I have 4 flights through JAL in my itinerary. Flight 1 and 4 do not receive points for Asia Miles (fare class O) but it can receive points on Flight 2 and 3. Can I apply my american airline FF number to Flight 1 and 4 since I get points with AA and keep my Asia Miles FF number on Flight 2 and 3?
Summary: This is technically possible, but in practice you may struggle to find an agent with the expertise and motivation to help you achieve it. Depending on your exact itinerary, a self-service work-around may be possible. As always with all things involving multiple airline IT systems, your mileage may vary.
First, some background. The details of your booking are stored in a PNR; there is a huge library of special codes that will alter how the airlines work with the booking. For loyalty purposes, the relevant ones (at least for amadeus, which is what I work with) are:
- FQTV, the account to be used for collecting miles
- FQTS, the account to be used for determining extra benefits conferred by status in the loyalty programme
- FQTR, the loyalty programme from which points were redeemed for travel
In principle, these could vary at the level of each individual flight. In practice, when booking through an airline's website you'll simply be prompted for a single frequent flyer number, with the following effects:
- It will apply to all flights on the PNR
- It will apply for both mileage earning and determining status
- Once set, it is rare for the website to offer a way to change it (but see option 3 below)
(Sometimes you can't even specify the number yourself, if it's auto-associated with your booking: this typically happens when you redeem miles for a flight. If you were hoping to enjoy the benefits of status from another airline - obviously earning on redemptions is unlikely to be possible - then you'd also benefit from the tricks below.)

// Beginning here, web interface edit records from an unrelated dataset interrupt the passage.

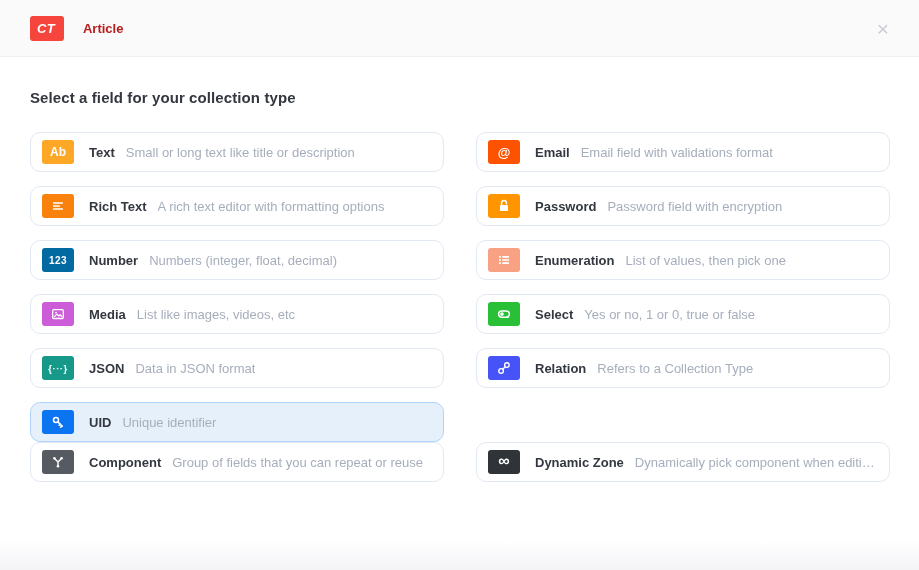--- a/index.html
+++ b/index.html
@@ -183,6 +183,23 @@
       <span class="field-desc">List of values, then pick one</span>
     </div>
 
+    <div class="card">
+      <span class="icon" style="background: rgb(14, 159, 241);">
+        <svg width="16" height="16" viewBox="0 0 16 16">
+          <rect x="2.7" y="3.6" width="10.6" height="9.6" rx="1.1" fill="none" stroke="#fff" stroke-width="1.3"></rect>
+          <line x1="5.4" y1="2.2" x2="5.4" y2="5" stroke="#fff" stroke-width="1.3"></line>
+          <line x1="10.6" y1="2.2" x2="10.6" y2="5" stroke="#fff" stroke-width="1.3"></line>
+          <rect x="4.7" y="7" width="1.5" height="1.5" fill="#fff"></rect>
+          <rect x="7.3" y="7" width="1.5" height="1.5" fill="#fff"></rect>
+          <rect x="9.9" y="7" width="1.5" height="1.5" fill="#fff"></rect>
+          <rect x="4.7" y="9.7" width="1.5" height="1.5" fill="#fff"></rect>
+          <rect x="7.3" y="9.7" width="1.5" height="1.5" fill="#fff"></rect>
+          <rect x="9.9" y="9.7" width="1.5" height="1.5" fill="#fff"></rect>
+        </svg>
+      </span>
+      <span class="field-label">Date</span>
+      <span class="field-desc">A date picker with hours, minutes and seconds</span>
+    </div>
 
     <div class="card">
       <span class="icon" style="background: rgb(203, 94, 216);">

However, this is a limitation of the websites rather than the underlying legacy systems - aviation IT development moves at a glacial pace, feature development is prioritised for what will improve things for typical customers, and this kind of issue is simply too niche to get attention. So you'll probably want to introduce a human into the process. There are a number of options:
1. Don't book through the website
Instead, use a travel agent, whether online or bricks-and-mortar, who knows their way around PNRs and can make the original booking with appropriate frequent flyer numbers associated to each flight. (There are some OTAs who specialise in loyalty programme maximisation like this, and will be familiar with what to do. Others may not be.)
2. Request changes to an existing booking
Here, you are looking for help from someone from the airline itself. This could be a call centre agent, check-in agent, or lounge agent. Again, expertise, policies and technical access will vary, depending on the precise airlines involved. You'll have more luck if you're a high-ranking elite member of the loyalty programme calling your dedicated support line a month in advance, than if you ask a busy third-party check-in agent on the day of departure.
3. Make changes as you travel
The idea here is to make changes at the booking level, but only after each flight has posted to the relevant loyalty programme. This will therefore depend on your itinerary; the OP mentions four flights, so if flights 1 and 2 are on the same day, it's likely that the account set for the second one will also credit the first one.
For a more typical out-and-back with a good few days in between, though, this is something I have successfully done. The changes can be made by a check-in or lounge agent, and are simpler than trying to specify flight by flight (and hence more likely to succeed!). But in the case of bookings on Oneworld airlines such as JAL, you can self-serve using the Finnair website. This will let you open a booking (using PNR and surname) and alter 'the' frequent flyer number. I have even managed to use this to get credit for a flight on BA when the original booking was with KLM, but they rebooked me after a cancellation! (I am uncertain whether this trick relies on the marketing airline using amadeus rather than sabre; comments welcome).
One concern is if the airline in question doesn't process loyalty transactions until all travel is complete, whether through IT limitations or because policy requires all flights to be taken before any credit is given (to discourage dropped final legs). If so, then presumably all flights will be assigned to the most recently set loyalty programme.
4. Claim after travel is complete
A final option is to not set a frequent flyer programme with any part of the booking, and instead make retroactive mileage claims for just the legs relevant to each programme. The problem here is that, again, online tools will probably only let you claim for an entire PNR, and when getting in touch with customer services, you'll need to be very clear that you only want to claim for a subset of the flights.
In addition, this approach means you won't be able to benefit from some status benefits. For instance, if you get free seat selection in advance of travel, this will need you to enter a suitable account. You could probably still get lounge access by showing a status card, but beware of the lounge agent 'helping' by adding the account to the booking!
In general, the situtation you want to avoid is having the whole booking processed by one frequent flyer programme. Getting flights 'uncredited' - even if they were ineligible for mileage earning - is much harder. But until you do so, the second programme will consider the booking already spent (to prevent double-dipping flights for earning in two programmes at once). Even a well-meaning agent might misunderstand your request or lack the technical know-how to set things up correctly, leaving the whole booking with a single number associated.
So don't bank on a clever split like this to, for instance, reach your mileage target for the year; try to arrange for the most likely outcome to be that the more lucrative flights get credited to the best programme; and treat it as a bonus if you manage to extract some miles from the other legs.